BookmarkSubscribeRSS Feed
_maldini_
Barite | Level 11

I have 5 datasets in Excel files (5 different time points w/ the same variables, for the most part). Because of Excel’s formats, I have painstakingly converted variables in both directions - character to numeric and numeric to character - using arrays in numerous SAS programs throughout this project. It has been a huge effort.

 

In the final phase I am trying to stack the datasets using the code below. I received 83 errors stating that “Variable XXX has been defined as both character and numeric.”

 

I’m assuming that this means that in different datasets the variable has different data types. For example, VAR1 is character in one dataset and numeric in another. Most of the solutions in this forum describe converting the variables that are causing the errors.

Do I need to check each dataset to see the data type of each variable and then convert them all to the desired type? Should I do this in each dataset or is there a way I can do this globally?

 

Thanks for the help.

 

DATA a1_a5_final;
		SET 
		a1_final 
		a2_final 
		a3_final 
		a4_final 
		a5_final;
	RUN; 
9 REPLIES 9
PGStats
Opal | Level 21

If the variables causing the problems are not required, you could use keep= or drop= lists on each dataset to exclude the problem variables. You can also rename=() some variables so that both versions (character and numeric) of the variables are not named the same.

PG
amadhavi41
Fluorite | Level 6
May be those variable's datatype is different across all the datasets.
Convert those variable's datatypes as same as variables in a1_final dataset in set statement.
Kurt_Bremser
Super User

This is one of the side-effects of "working" (actually: wasting time) with Excel.

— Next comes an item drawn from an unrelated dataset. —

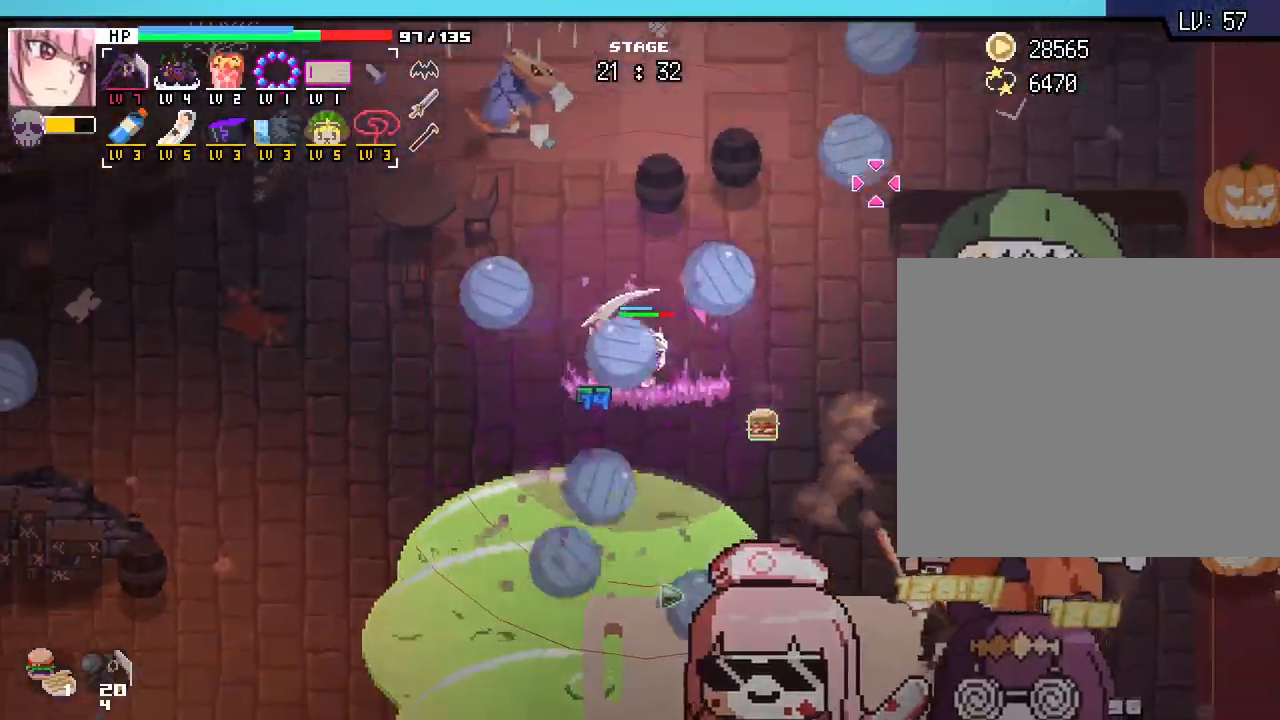
{"keys": ["w"], "mouse": [], "events": [[467, "d", "up"]]}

The sooner you get rid of Excel as a "data" source, the better.

 

Since your source is completely unreliable, and it is very hard (up to impossible) to set up globally correct rules for automatic type conversions, you will be stuck with eyeballing through the datasets and manually correcting your input data steps.

 

Saving Excel data in a sensible transfer format (.CSV!!!) will be the first step.

PGStats
Opal | Level 21

Well, the Real World might involve more categories that character and numeric. Real World people appreciate the flexibility of spreadsheets to communicate values such as "<0.01" or "0.01?" or "See Note 2" to fellow real world people.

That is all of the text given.